The one fly in the ointment has been the premature oxidation of the white wines. Do not be misled into thinking that this problem only applies to the Côte d'Or. It is just that this is almost the only dry white wine part of the world where the top wines are, or should be, made for drinking from five years onwards rather than earlier. The causes are complex: poor quality corks, too much batonnage, wines which after pressing are too clean and not allowed a preliminary brief oxidation to protect them later, and, I would suggest, the fact that just about every wine undergoes malo-lactic. The worst vintages for this phenomenon were 1995-2000, but the problem has not gone away.

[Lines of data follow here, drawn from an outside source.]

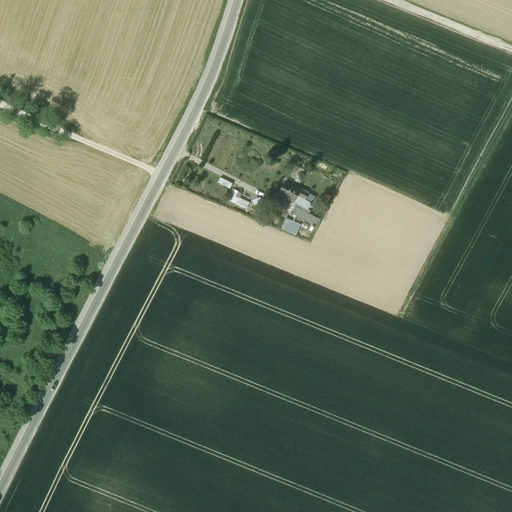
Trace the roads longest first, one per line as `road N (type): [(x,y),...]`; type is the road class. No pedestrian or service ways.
road 1 (tertiary): [(0,492),(203,96),(236,0)]
road 2 (track): [(511,111),(401,316)]
road 3 (track): [(162,174),(0,103)]
road 4 (track): [(511,49),(390,0)]
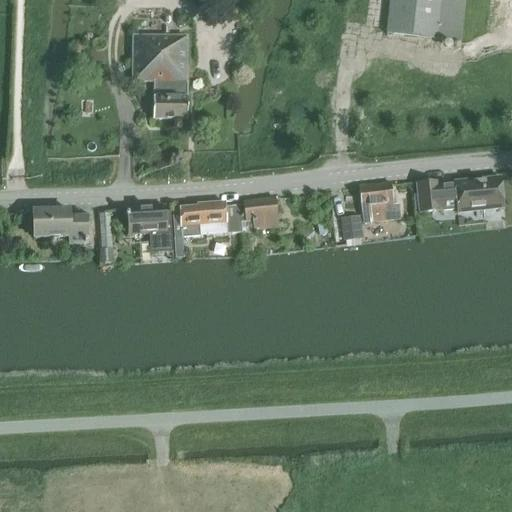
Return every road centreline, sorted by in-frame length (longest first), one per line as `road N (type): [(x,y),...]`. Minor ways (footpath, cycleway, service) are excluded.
road 1 (unclassified): [(0,427),(511,400)]
road 2 (tertiary): [(17,202),(192,195),(511,164)]
road 3 (track): [(380,0),(370,40),(339,97),(340,181)]
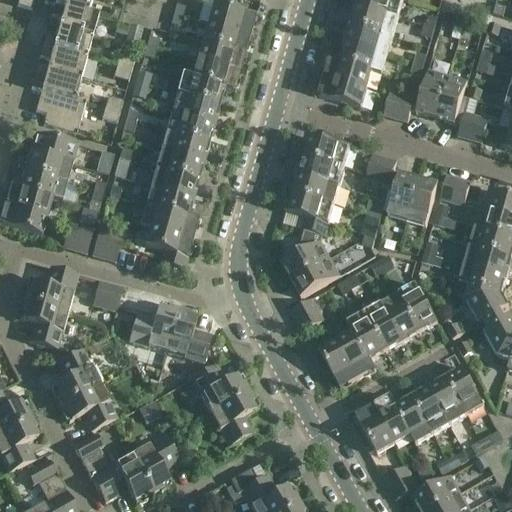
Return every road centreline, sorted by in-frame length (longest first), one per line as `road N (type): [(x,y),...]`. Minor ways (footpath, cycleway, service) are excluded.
road 1 (tertiary): [(359,511),(240,295)]
road 2 (residential): [(274,110),(511,178)]
road 3 (residential): [(19,251),(203,303),(240,295)]
road 4 (residential): [(89,511),(9,338),(0,335)]
road 5 (tertiary): [(240,295),(237,249),(274,110)]
road 6 (residential): [(159,511),(284,445)]
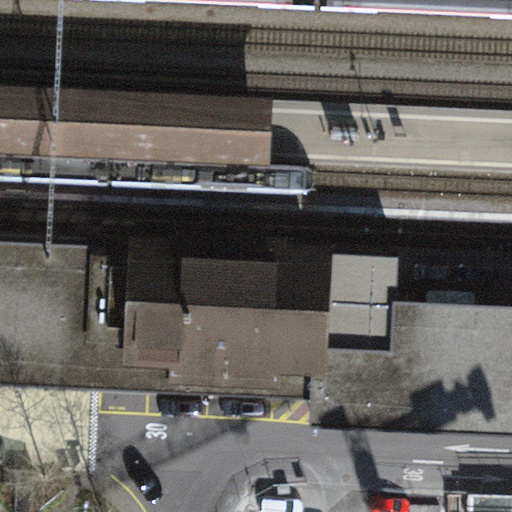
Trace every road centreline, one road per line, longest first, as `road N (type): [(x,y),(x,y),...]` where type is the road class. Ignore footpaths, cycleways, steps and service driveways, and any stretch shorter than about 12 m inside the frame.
road 1 (residential): [(511,471),(210,458)]
road 2 (residential): [(0,424),(135,433),(210,458)]
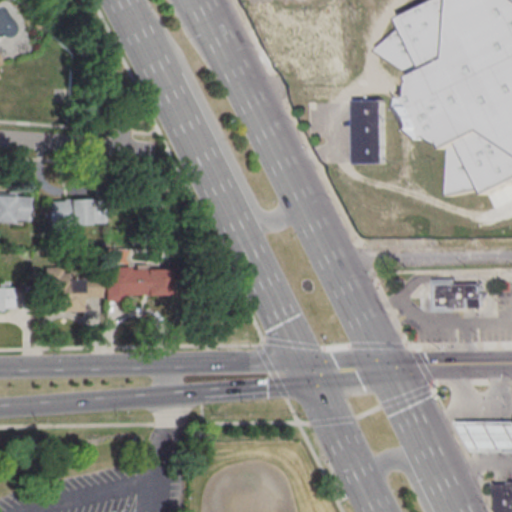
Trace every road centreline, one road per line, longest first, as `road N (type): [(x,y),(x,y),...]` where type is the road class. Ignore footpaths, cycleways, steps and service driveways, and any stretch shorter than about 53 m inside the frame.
road 1 (primary): [(122,2),(308,374)]
road 2 (primary): [(122,2),(177,55),(262,220),(280,217),(296,194)]
road 3 (primary): [(296,194),(199,0)]
road 4 (residential): [(511,255),(329,259)]
road 5 (secondary): [(164,362),(0,366)]
road 6 (primary): [(456,511),(383,368)]
road 7 (secondary): [(0,408),(151,397)]
road 8 (secondary): [(308,374),(264,361),(164,362)]
road 9 (residential): [(0,136),(133,148)]
road 10 (primary): [(308,374),(367,491)]
road 11 (secondary): [(511,366),(383,368)]
road 12 (primary): [(383,368),(329,259)]
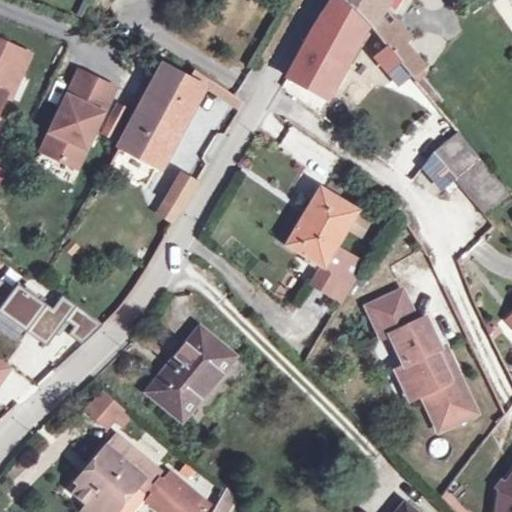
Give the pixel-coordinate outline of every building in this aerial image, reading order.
[(335,106),(375,27),(343,0),(292,86),(335,106)] [(343,0),(375,27),(380,32),(399,0),(343,0)] [(399,28),(413,45),(421,38),(407,21),(399,28)] [(413,45),(399,28),(386,39),(401,57),(418,78),(431,66),(413,45)] [(0,105),(5,94),(11,96),(30,54),(0,40),(0,105)] [(184,85),(160,71),(156,69),(111,145),(155,171),(206,86),(190,77),(184,85)] [(77,72),(38,151),(73,167),(111,89),(77,72)] [(326,180),(342,158),(293,124),(277,146),(326,180)] [(474,218),(499,196),(449,136),(424,159),(474,218)] [(180,206),(195,181),(179,172),(164,197),(169,200),(180,206)] [(323,270),(352,289),(368,265),(342,247),(363,213),(329,190),(292,249),(307,259),(321,268),(323,270)] [(180,206),(169,200),(159,215),(170,222),(180,206)] [(321,268),(307,259),(303,265),(317,275),(321,268)] [(352,289),(323,270),(311,290),(339,308),(352,289)] [(1,283),(0,284),(0,312),(13,322),(49,343),(69,319),(79,325),(73,333),(85,341),(102,324),(63,302),(56,313),(20,287),(15,293),(1,283)] [(400,292),(366,308),(380,337),(389,333),(403,362),(393,367),(409,398),(420,392),(437,428),(472,411),(456,376),(451,378),(437,348),(423,319),(414,323),(400,292)] [(492,320),(483,325),(490,339),(500,335),(492,320)] [(215,361),(181,333),(129,394),(163,423),(215,361)] [(442,345),(437,348),(451,378),(456,376),(442,345)] [(0,380),(10,367),(0,359),(0,380)] [(83,391),(67,410),(88,427),(95,420),(104,409),(83,391)] [(104,409),(95,420),(102,426),(113,414),(106,407),(104,409)] [(106,449),(116,457),(125,445),(114,438),(106,449)] [(77,496),(92,509),(96,503),(108,511),(117,511),(139,484),(143,479),(150,485),(159,472),(125,445),(116,457),(106,449),(92,467),(96,470),(83,488),(77,496)] [(96,470),(92,467),(78,485),(83,488),(96,470)] [(497,494),(494,511),(511,511),(511,474),(504,485),(497,494)] [(143,479),(139,484),(146,490),(150,485),(143,479)] [(493,489),(497,494),(504,485),(499,481),(493,489)] [(230,511),(241,498),(227,488),(211,511),(230,511)] [(205,511),(214,498),(203,489),(192,511),(205,511)] [(468,511),(450,491),(441,499),(451,511),(468,511)] [(108,511),(96,503),(92,509),(89,511),(108,511)]
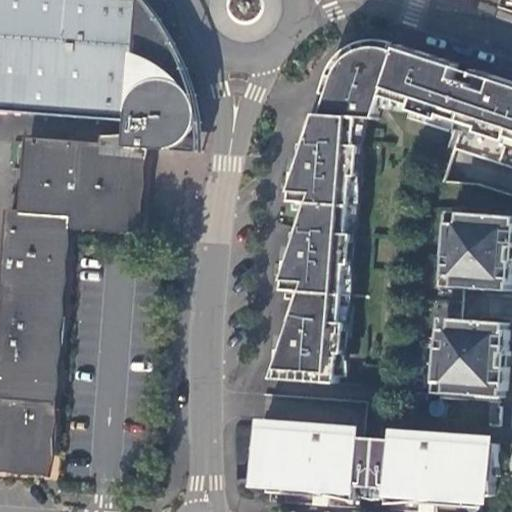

The most alarming factor is that you can take two bottles, similarly sulfited, with corks from the same batch, and then come back and analyse them a week later, only to find that one has retained all the sulphur while its neighbour has lost 75 percent. I welcome the moves now being made by Laurent Ponsot and others towards artificial corks. And it will solve the question of corked bottles as well.

I have left Bordeaux to the end, because the answer to the question, Did Wines Age Better in the Old Days is more complex here.

Firstly a brief summary of how things have changed. In 1945 as much as 25 percent of the Médoc/Graves classed growths existed in name only. Others had also largely to be replanted. Then came the frosts of February 1956, entailing further large-scale replanting, especially in Saint-Emilion and Pomerol. At around this time bottling was permitted in bond in Britain and a generation of old timers who might never have appreciated the difference between first growth and petit château but who nevertheless were artists at their job was lost. Bottling became industrialised. Quality suffered. Since 1972 the Médoc/Graves classed growths have been bottled at the château, as nowadays all other top wines. In the 1960s big business arrived in Bordeaux. And it has taken over to such an extent that Anthony Barton is perhaps the only classed growth family owner left who lives 'over the shop'. Enter, on the market, first the Americans and then the Japanese (now the Chinese as well). Enter also, from 1982 onwards, a situation where today's wine is more expensive than a good vintage ten years old. And don't let us forget the journalists.

The wines of yesteryear were much less consistently fine than they are today (perhaps I should say 'potentially' today). Man was much more at the mercy of nature. In the 20 years up to 1980 there were only four of five really good vintages: 1961, 1964 in the Libournais, 1966, 1970, perhaps 1978. The rest were not only adequate, as today, but some of them were distinctly poor.

Yet in the fine years, as in the best of the rather more climatically generous vintages between 1945 and 1959, the best wines of this period were delicious. Above all they had harmony. They were full or fullish; alcohol levels were not too high; acidity levels, on the other hand, were high – or noticably higher than today, preserving balance and elegance; and they had ripe, concentrated fruit. Moreover they showed where they had come from. With a group of friends I have made a three-year-and-a-bit-on tasting of all the vintages since 1970. The first growths and equivalents are served last of all. The tasters are the wine bosses of a range of top British wine merchants. People who know wat they are doing. We would have been disappointed if we had not been able to guess at least four out of the eight first growths, and indeed much else besides.

Today life has moved on. The average quality of top Bordeaux has never been better. But too many wines are too high in alcohol, too low in acidity, perhaps too big for their boots. The delicacy has gone. I find the harmony and the finesse and the signature of their terroirs - not to mention the food friendliness - has been cast by the wayside too. They all taste the same. I hope I shall be proven wrong, but I fear they will not last as successfuly as the wines I was brought up on.

This article was commissioned by the Internatonal Wine and Food Society and published in a monograph in September 2012.